Advancements with GPT-4: The introduction of GPT-4 marks a notable enhancement in translation quality, narrowing the gap with specialized systems even for challenging language pairs. This improvement is credited in part to a reduction in hallucination and mis-translation errors previously observed with GPT-3.5.
Pivot Prompting: The paper explores a pivot prompting strategy, where intermediate translations are made via a high-resource language (e.g., English) before reaching the final target language. This approach substantially improves translation accuracy in distant languages by leveraging the model's stronger capabilities in high-resource languages.

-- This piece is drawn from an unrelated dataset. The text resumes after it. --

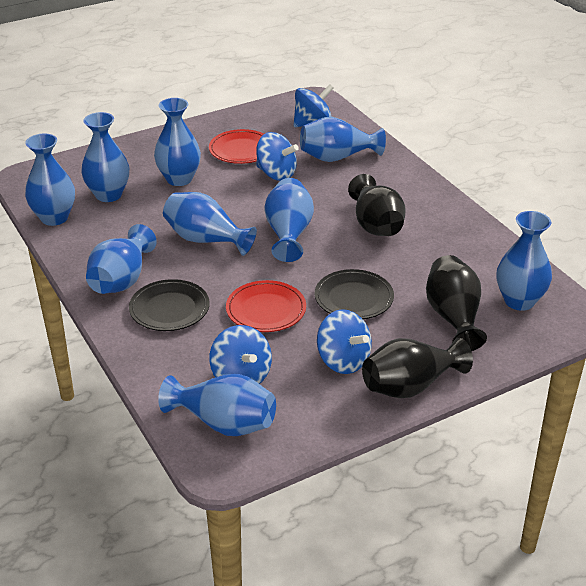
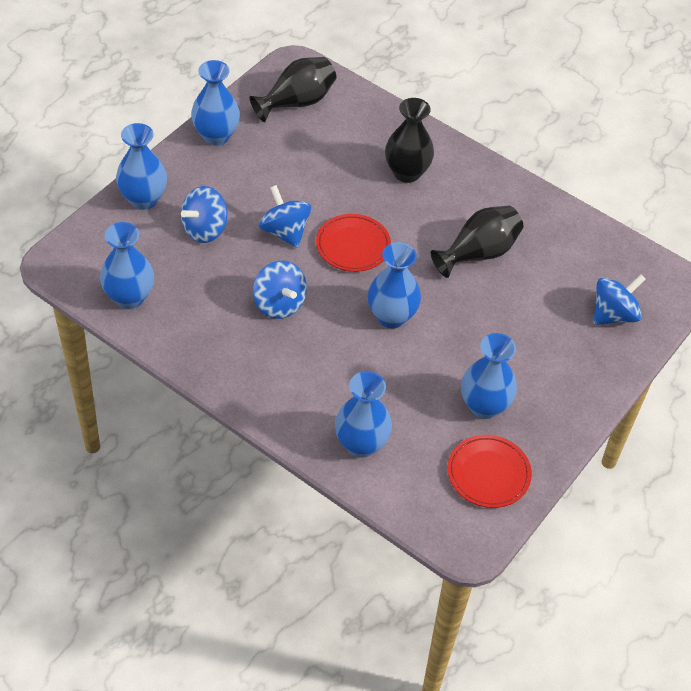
black plate: 2 -> 0
blue vase: 9 -> 6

Implications and Future Directions

The authors' exploration of translation performance through pivot prompting offers an insightful approach to overcoming the limitations of low-resource language translation, though challenges remain in optimizing inference speed and managing computational overhead. The transition to GPT-4 demonstrates substantial promise, suggesting ongoing improvements in model performance will continue to rival specialized translation systems. However, the paper also identifies avenues for further exploration, such as expanding the scope to include other translation abilities like document-level and context-constrained translations.

While ChatGPT achieves commendable performance in translating within some language pairs, this paper makes it clear that further enhancements are needed for broader applicability. The research lays foundational insights for the continued development of LLMs in translation tasks, pointing to the nuanced challenges of achieving uniform performance across diverse linguistic, cultural, and domain-specific contexts. Future research can build on these findings by investigating optimized prompt strategies and model architectures that enhance performance for low-resource languages, potentially incorporating more advanced multilingual pre-training techniques.